↓

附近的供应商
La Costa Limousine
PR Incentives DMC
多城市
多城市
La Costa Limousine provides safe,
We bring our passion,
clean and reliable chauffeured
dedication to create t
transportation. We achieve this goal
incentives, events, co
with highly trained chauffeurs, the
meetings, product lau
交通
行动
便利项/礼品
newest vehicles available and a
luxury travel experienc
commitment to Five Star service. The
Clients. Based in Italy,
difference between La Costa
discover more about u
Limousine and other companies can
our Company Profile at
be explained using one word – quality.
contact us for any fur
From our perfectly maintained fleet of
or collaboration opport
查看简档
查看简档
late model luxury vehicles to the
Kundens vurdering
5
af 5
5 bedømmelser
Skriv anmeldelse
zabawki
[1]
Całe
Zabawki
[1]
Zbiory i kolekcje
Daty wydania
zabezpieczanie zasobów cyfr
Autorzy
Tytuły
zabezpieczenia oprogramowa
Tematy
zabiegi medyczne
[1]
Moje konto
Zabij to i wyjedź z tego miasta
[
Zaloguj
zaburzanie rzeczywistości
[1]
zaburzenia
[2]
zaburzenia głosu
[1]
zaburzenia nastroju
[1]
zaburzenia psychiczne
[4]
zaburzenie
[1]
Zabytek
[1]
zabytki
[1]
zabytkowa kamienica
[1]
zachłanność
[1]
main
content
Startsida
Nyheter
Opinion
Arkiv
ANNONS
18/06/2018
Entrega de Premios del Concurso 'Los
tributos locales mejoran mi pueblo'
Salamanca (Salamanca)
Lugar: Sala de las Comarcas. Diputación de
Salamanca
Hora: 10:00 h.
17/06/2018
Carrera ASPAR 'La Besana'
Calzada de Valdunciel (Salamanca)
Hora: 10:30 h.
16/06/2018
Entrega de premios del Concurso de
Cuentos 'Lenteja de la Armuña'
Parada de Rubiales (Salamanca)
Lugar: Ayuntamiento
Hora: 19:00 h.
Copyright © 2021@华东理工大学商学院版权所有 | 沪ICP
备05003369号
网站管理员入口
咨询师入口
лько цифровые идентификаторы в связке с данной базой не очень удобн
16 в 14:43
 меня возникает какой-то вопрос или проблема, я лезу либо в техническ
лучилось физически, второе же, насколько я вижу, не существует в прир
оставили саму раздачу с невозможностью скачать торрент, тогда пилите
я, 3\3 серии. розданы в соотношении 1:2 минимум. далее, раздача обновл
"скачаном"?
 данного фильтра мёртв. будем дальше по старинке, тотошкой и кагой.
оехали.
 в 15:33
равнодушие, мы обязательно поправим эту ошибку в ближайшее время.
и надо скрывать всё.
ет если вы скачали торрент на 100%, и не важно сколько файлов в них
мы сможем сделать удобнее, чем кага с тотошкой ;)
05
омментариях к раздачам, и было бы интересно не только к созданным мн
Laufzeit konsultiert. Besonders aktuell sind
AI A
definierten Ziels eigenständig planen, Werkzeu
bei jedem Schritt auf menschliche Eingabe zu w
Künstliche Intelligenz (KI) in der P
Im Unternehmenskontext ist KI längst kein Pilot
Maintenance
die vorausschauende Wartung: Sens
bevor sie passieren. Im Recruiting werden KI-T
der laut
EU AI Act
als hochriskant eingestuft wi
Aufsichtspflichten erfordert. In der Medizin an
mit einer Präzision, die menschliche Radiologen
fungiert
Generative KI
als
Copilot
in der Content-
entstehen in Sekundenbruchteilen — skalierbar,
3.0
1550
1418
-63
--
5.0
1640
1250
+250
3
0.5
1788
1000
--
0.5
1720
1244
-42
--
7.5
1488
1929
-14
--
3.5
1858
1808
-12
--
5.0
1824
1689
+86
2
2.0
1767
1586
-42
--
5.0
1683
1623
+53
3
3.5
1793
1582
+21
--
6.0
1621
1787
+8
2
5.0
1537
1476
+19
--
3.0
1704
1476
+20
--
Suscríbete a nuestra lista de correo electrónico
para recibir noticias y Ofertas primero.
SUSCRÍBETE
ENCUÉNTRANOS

↑

» **REQUIREMENT**:
Can you copy every line of each of the items above exactly as it stands, character for character?

» **PROBLEM SOLUTION**:
附近的供应商
La Costa Limousine
PR Incentives DMC
多城市
多城市
La Costa Limousine provides safe,
We bring our passion,
clean and reliable chauffeured
dedication to create t
transportation. We achieve this goal
incentives, events, co
with highly trained chauffeurs, the
meetings, product lau
交通
行动
便利项/礼品
newest vehicles available and a
luxury travel experienc
commitment to Five Star service. The
Clients. Based in Italy,
difference between La Costa
discover more about u
Limousine and other companies can
our Company Profile at
be explained using one word – quality.
contact us for any fur
From our perfectly maintained fleet of
or collaboration opport
查看简档
查看简档
late model luxury vehicles to the
Kundens vurdering
5
af 5
5 bedømmelser
Skriv anmeldelse
zabawki
[1]
Całe
Zabawki
[1]
Zbiory i kolekcje
Daty wydania
zabezpieczanie zasobów cyfr
Autorzy
Tytuły
zabezpieczenia oprogramowa
Tematy
zabiegi medyczne
[1]
Moje konto
Zabij to i wyjedź z tego miasta
[
Zaloguj
zaburzanie rzeczywistości
[1]
zaburzenia
[2]
zaburzenia głosu
[1]
zaburzenia nastroju
[1]
zaburzenia psychiczne
[4]
zaburzenie
[1]
Zabytek
[1]
zabytki
[1]
zabytkowa kamienica
[1]
zachłanność
[1]
main
content
Startsida
Nyheter
Opinion
Arkiv
ANNONS
18/06/2018
Entrega de Premios del Concurso 'Los
tributos locales mejoran mi pueblo'
Salamanca (Salamanca)
Lugar: Sala de las Comarcas. Diputación de
Salamanca
Hora: 10:00 h.
17/06/2018
Carrera ASPAR 'La Besana'
Calzada de Valdunciel (Salamanca)
Hora: 10:30 h.
16/06/2018
Entrega de premios del Concurso de
Cuentos 'Lenteja de la Armuña'
Parada de Rubiales (Salamanca)
Lugar: Ayuntamiento
Hora: 19:00 h.
Copyright © 2021@华东理工大学商学院版权所有 | 沪ICP
备05003369号
网站管理员入口
咨询师入口
лько цифровые идентификаторы в связке с данной базой не очень удобн
16 в 14:43
 меня возникает какой-то вопрос или проблема, я лезу либо в техническ
лучилось физически, второе же, насколько я вижу, не существует в прир
оставили саму раздачу с невозможностью скачать торрент, тогда пилите
я, 3\3 серии. розданы в соотношении 1:2 минимум. далее, раздача обновл
"скачаном"?
 данного фильтра мёртв. будем дальше по старинке, тотошкой и кагой.
оехали.
 в 15:33
равнодушие, мы обязательно поправим эту ошибку в ближайшее время.
и надо скрывать всё.
ет если вы скачали торрент на 100%, и не важно сколько файлов в них
мы сможем сделать удобнее, чем кага с тотошкой ;)
05
омментариях к раздачам, и было бы интересно не только к созданным мн
Laufzeit konsultiert. Besonders aktuell sind
AI A
definierten Ziels eigenständig planen, Werkzeu
bei jedem Schritt auf menschliche Eingabe zu w
Künstliche Intelligenz (KI) in der P
Im Unternehmenskontext ist KI längst kein Pilot
Maintenance
die vorausschauende Wartung: Sens
bevor sie passieren. Im Recruiting werden KI-T
der laut
EU AI Act
als hochriskant eingestuft wi
Aufsichtspflichten erfordert. In der Medizin an
mit einer Präzision, die menschliche Radiologen
fungiert
Generative KI
als
Copilot
in der Content-
entstehen in Sekundenbruchteilen — skalierbar,
3.0
1550
1418
-63
--
5.0
1640
1250
+250
3
0.5
1788
1000
--
0.5
1720
1244
-42
--
7.5
1488
1929
-14
--
3.5
1858
1808
-12
--
5.0
1824
1689
+86
2
2.0
1767
1586
-42
--
5.0
1683
1623
+53
3
3.5
1793
1582
+21
--
6.0
1621
1787
+8
2
5.0
1537
1476
+19
--
3.0
1704
1476
+20
--
Suscríbete a nuestra lista de correo electrónico
para recibir noticias y Ofertas primero.
SUSCRÍBETE
ENCUÉNTRANOS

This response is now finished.